Conclusions: This study supports a previous hypothesis that suggests that Torix Rickettsia are overrepresented in aquatic insects. In addition, multiple methods reveal further putative hot spots of Torix Rickettsia infection, including in phloem-feeding bugs, parasitoid wasps, spiders, and vectors of disease. The unknown host effects and transmission strategies of these endosymbionts make these newly discovered associations important to inform future directions of investigation involving the understudied Torix Rickettsia.
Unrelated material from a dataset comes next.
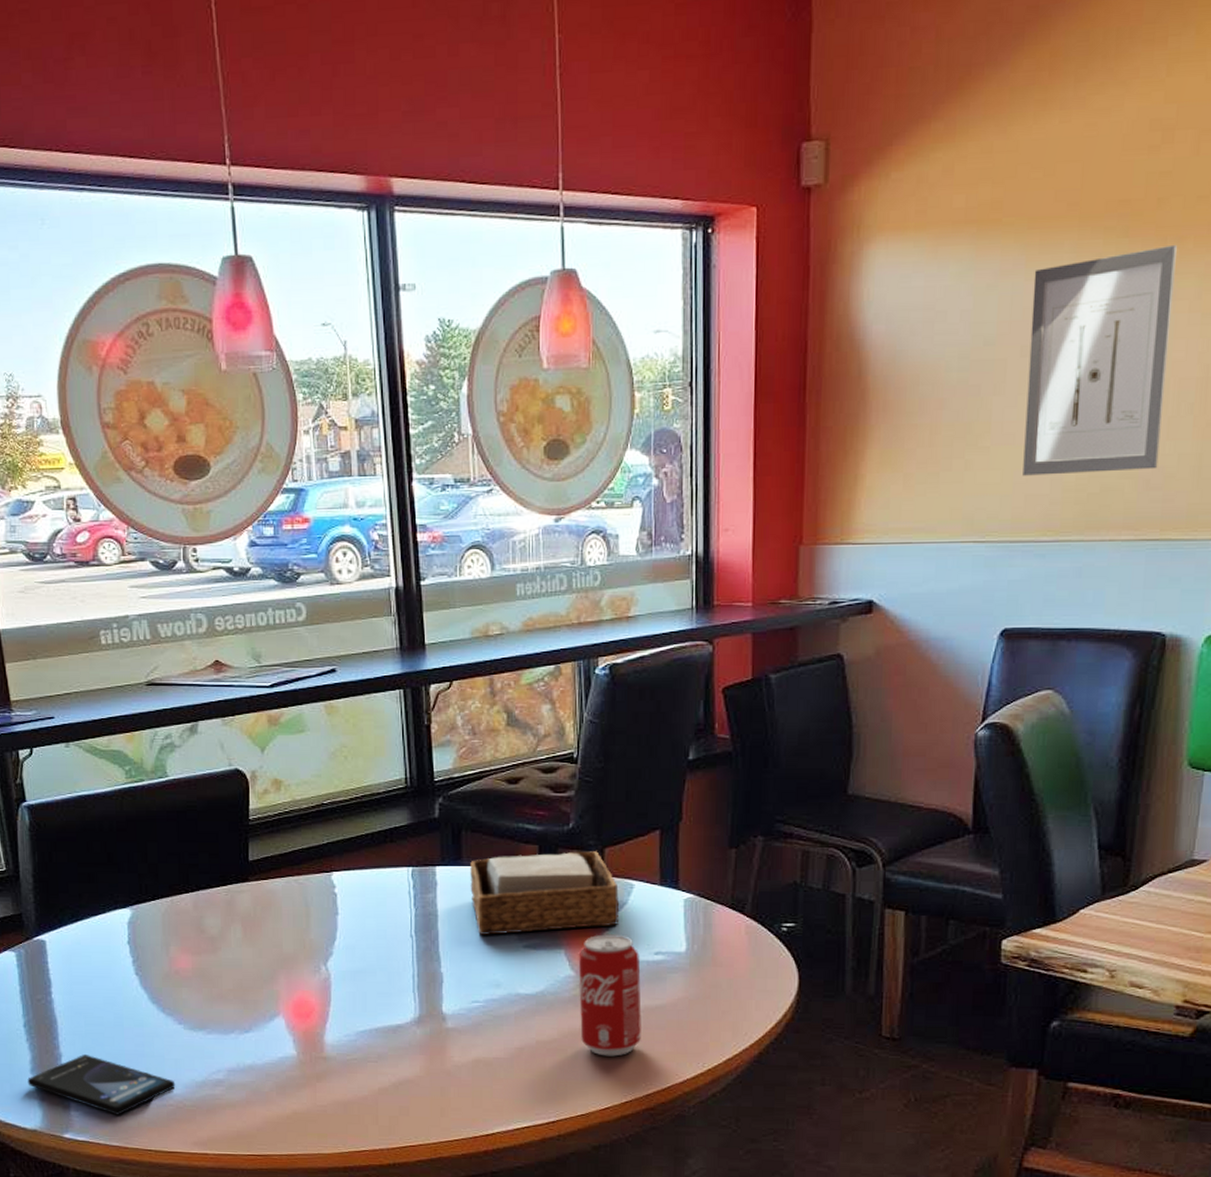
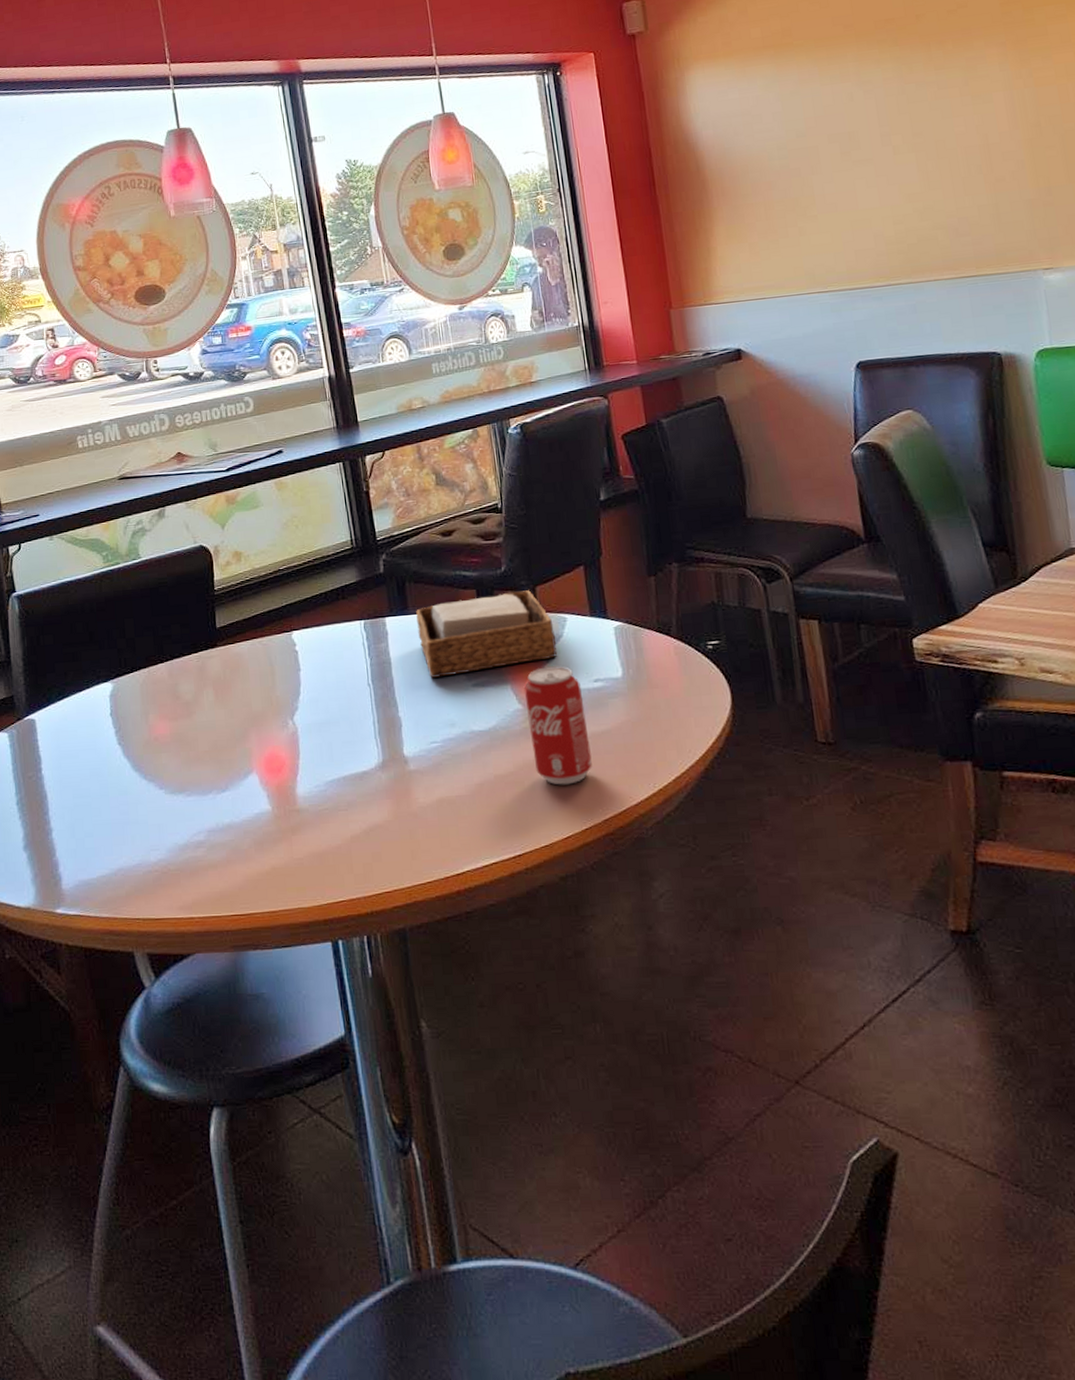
smartphone: present [27,1055,176,1115] -> none [21,827,160,886]
wall art: present [1023,244,1177,476] -> none [827,47,963,236]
Keywords: DNA barcoding; Rickettsia; endosymbiont; symbiosis: arthropods.

Figure 1:

Workflow of the BOLD project demonstrating the acquisition and fates of contaminant and non-contaminant COI barcoding sequences.

Figure 2:

Cladogram of the maximum likelihood (ML) tree of 1,126 proteobacteria COI contaminants retrieved from a BOLD project incorporating 184,585 arthropod specimens. The tree is based on 561 bp and is rooted with the free-living alphaproteobacteria Pelagibacter ubique. Parentheses indicate the number of BOLD contaminants present in each group. Tips are labelled by BOLD processing ID and host arthropod taxonomy. The Rickettsiales genera of Anaplasma, Rickettsia (collapsed node), Orientia, and Wolbachia supergroups (A, B, E, and F), as well as the Legionellales genera Legionella and Rickettsiella, are included as reference sequences (Accession numbers: Additional file 10).

Figure 3:

Cladogram of a maximum likelihood (ML) tree of 753 COI Rickettsia contaminants retrieved from a BOLD project incorporating 184,585 arthropod specimens. The tree is based on 561 bp and is rooted by the Rickettsia endosymbiont of Ichthyophthirius multifiliis (Candidatus Megaira) using the TVM+F+I+G4 model. Parentheses indicate the number of BOLD contaminants present in Torix and non-Torix Rickettsia groups. Tips are labelled by BOLD processing ID and host arthropod taxonomy. The Rickettsia groups Spotted Fever, Transitional, Belli, Typhus, Rhyzobius, and Torix are included as references (Accession numbers: Additional file 10).

Figure 4:

Phylogram of the maximum likelihood (ML) tree of 99 COI Rickettsia contaminants (prefix “BIOUG”) used for further phylogenetic analysis and 53 non-BOLD reference profiles (Accession numbers: Additional file 10). The tree is based on the concatenation of 4 loci, 16S rRNA, 17KDa,  gltA, and COI under a partition model, with profiles containing ≥3 of 4 sites included in the tree (2,834 bp total) and is rooted by Rickettsia endosymbiont of Ichthyophthirius multifiliis (Candidatus Megaira). Tips are labelled by host arthropod taxonomy.

Figure 5:

16S rRNA and gltA concatenated maximum likelihood (ML) phylogram (1,834 bp total) including Rickettsia hosts from SRA (triangles) and targeted screens (stars). The TIM3+F+R2 (16S) and K3Pu+F+G4 (gltA) models were chosen as best-fitting models. Rooting is with Orientia tsutsugamushi. Accession numbers found in Additional file 10.

Figure 6:

Phylogram of a maximum likelihood (ML) tree of COI Rickettsia contaminants (prefix “BIOUG”) giving a host barcode and 43 non-BOLD reference profiles. The tree is based on 4 loci, 16S rRNA, 17KDa,  gltA, and COI, under a partition model with profiles containing ≥2 out of 4 sites included in the tree (2,781 bp total) and is rooted by the Rickettsia endosymbiont of Ichthyophthirius multifiliis (Candidatus Megaira). The habitats and lifestyles of the host are given to the right of the phylogeny. Accession numbers found in Additional file 10.